En moraliste distancé et volontiers cruel, Preminger dépeint ainsi les moeurs d’un certain milieu (l’intelligensia new-yorkaise) à une certaine époque de la société américaine (décomplexée, lubrique) et de son cinéma (la modernité, la disparition du code Hays). La première scène du film donne le ton : Julie se prépare pour une réception mondaine où se trouvera réuni tout le gratin littéraire de l’époque. Elle s’habille d’un top tressé qui laisse deviner sa peau par intermittences. Au dernier moment, comme si elle prenait subitement conscience de l’absence de censure, Julie enlève son soutien gorge, offrant sa poitrine en spectacle à tous les hommes qui la croisent. De la possibilité de filmer des corps nus qui s’offre pour la première fois à Preminger, celui-ci ne retient que des échecs, des situations gênantes et ridicules, des personnages incapables de jouir alors même qu’ils ne pensent qu’à ça. La nudité ici est surtout celle d’hommes âgés et replets, comme si Preminger disait au spectateur : « Vous vouliez de la nudité ? En voilà ! ». Pour un cinéaste tel que lui, la soudaine permissivité d’Hollywood est d’abord une occasion de lever le voile sur une laideur tant physique que morale, sur les mesquineries intimes et la folie ambiante, la superficialité du petit monde littéraire, le corporatisme médical, bref : sur une vacuité généralisée, qu’exacerbe le vent d’anomie soufflant alors sur la société américaine.

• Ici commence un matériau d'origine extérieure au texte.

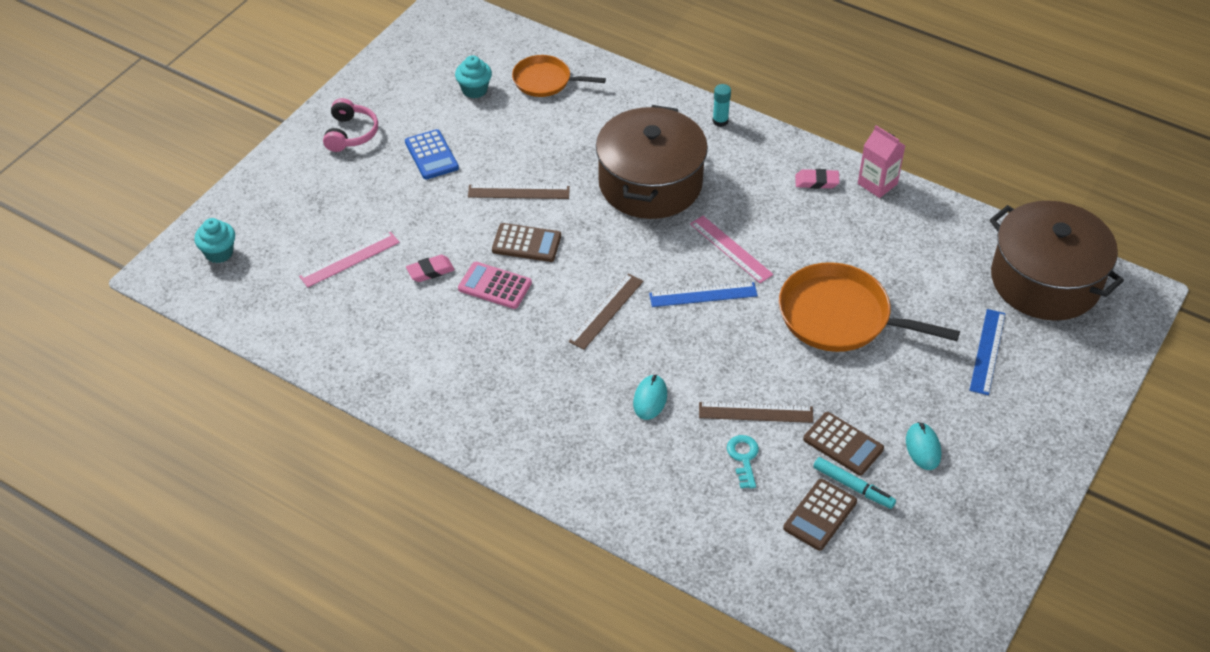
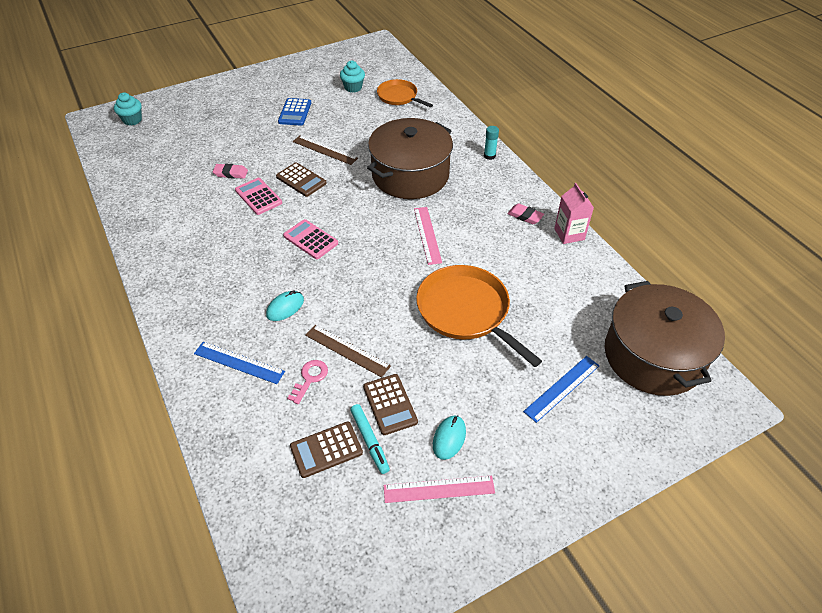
camera: 30 degrees right, 0 degrees up
(349, 259) = (194, 150): pink ruler -> pink ruler (439, 489)
(350, 134) = (262, 86): pink headphones -> none
(606, 311) = (310, 239): brown ruler -> pink calculator
(703, 295) = (382, 256): blue ruler -> blue ruler (239, 363)
(743, 458) = (310, 378): turquoise key -> pink key

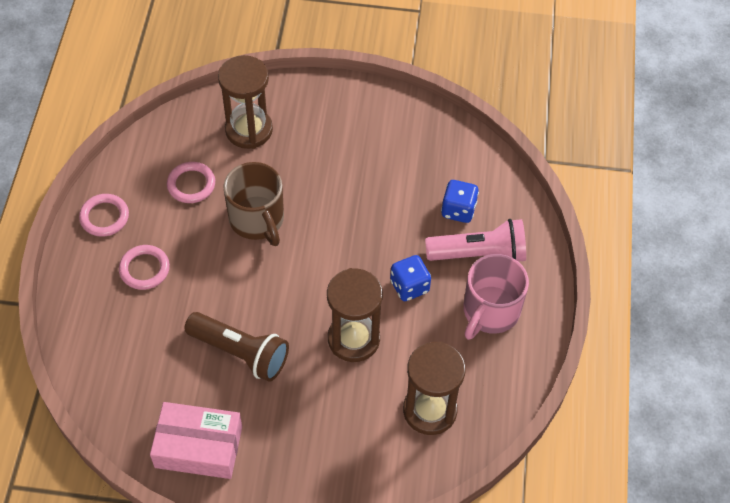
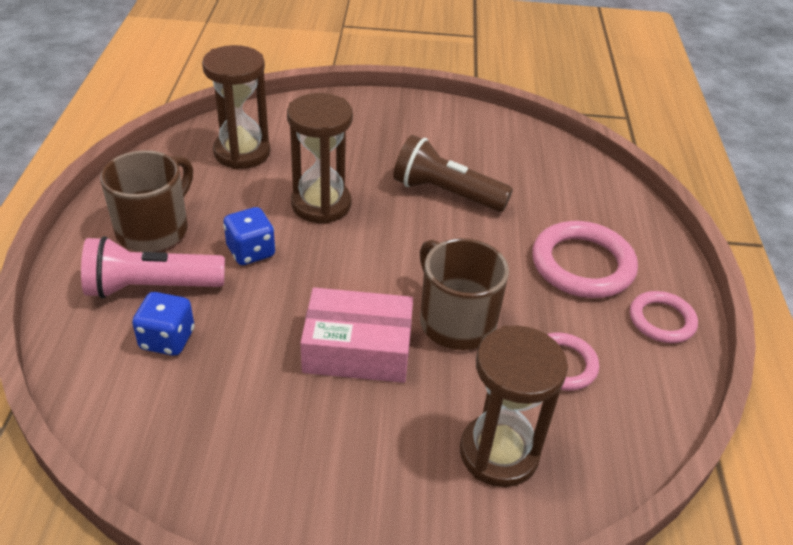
camera: 175 degrees right, 15 degrees down
(144, 269) = (582, 265): pink ring -> pink ring, size x1.66
(198, 447) = (469, 131): pink box -> pink box (357, 349)
(490, 311) = (154, 229): pink mug -> brown mug

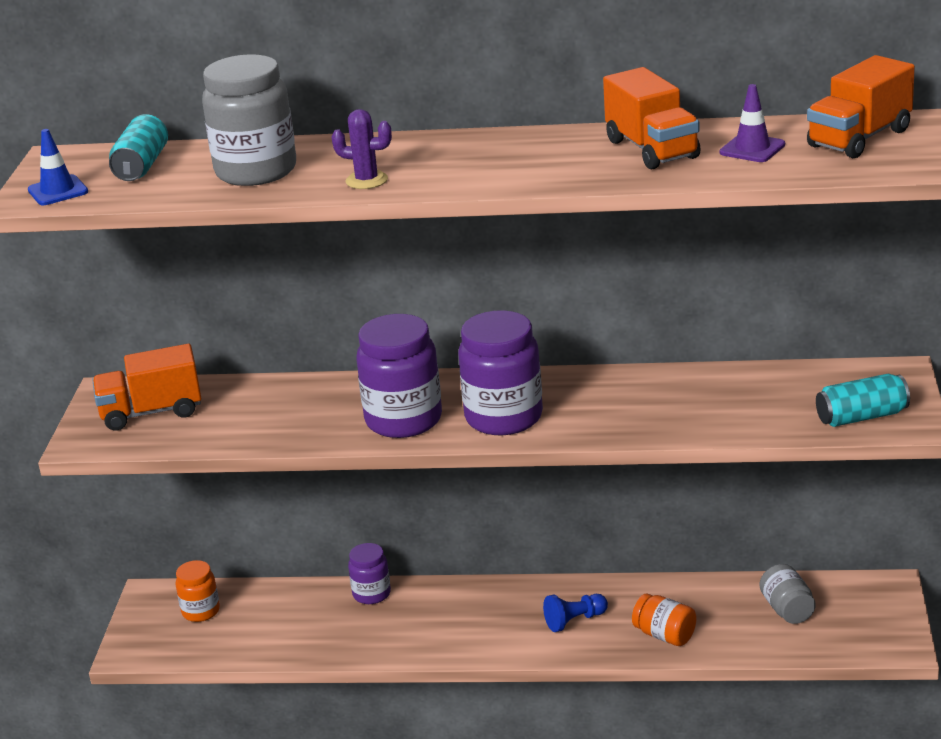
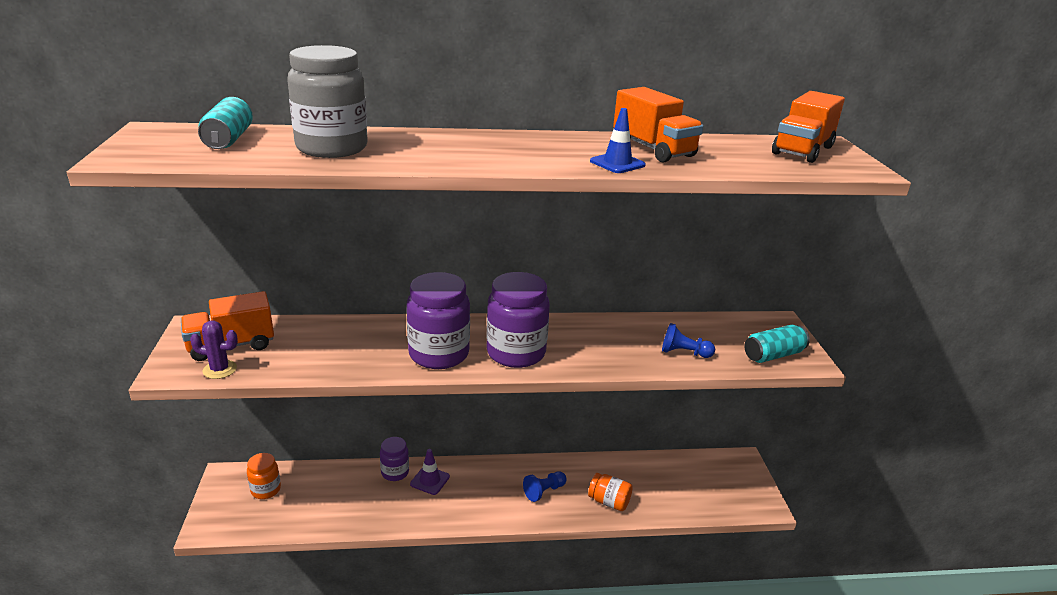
camera: 15 degrees left, 0 degrees up
(58, 191) = (148, 153): blue traffic cone -> blue traffic cone (617, 163)
(366, 180) = (431, 159): purple cactus -> purple cactus (220, 369)
(733, 415) = (684, 353): none -> blue pawn
(752, 149) = (729, 153): purple traffic cone -> purple traffic cone (430, 480)
(787, 609) = (684, 479): grey jar -> none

Avec Such good friends, il met en scène une comédie délibérément déplaisante et agressive, commencée sur un ton badin pour virer peu à peu au cauchemar, comme si le film grimpait progressivement des paliers de dépression. Le résultat n’est pas loin d’être angoissant, presque gênant, mais Such good friends n’est en cela que la première étape d’un patient travail de dissolution pessimiste de l’oeuvre, dont The Human Factor (1979) constituera le climax maladif. Les deux films font une sorte d’autoportrait en deux temps de Preminger, lequel, en grand cinéaste de la maîtrise, tenait à orchestrer lui-même son agonie.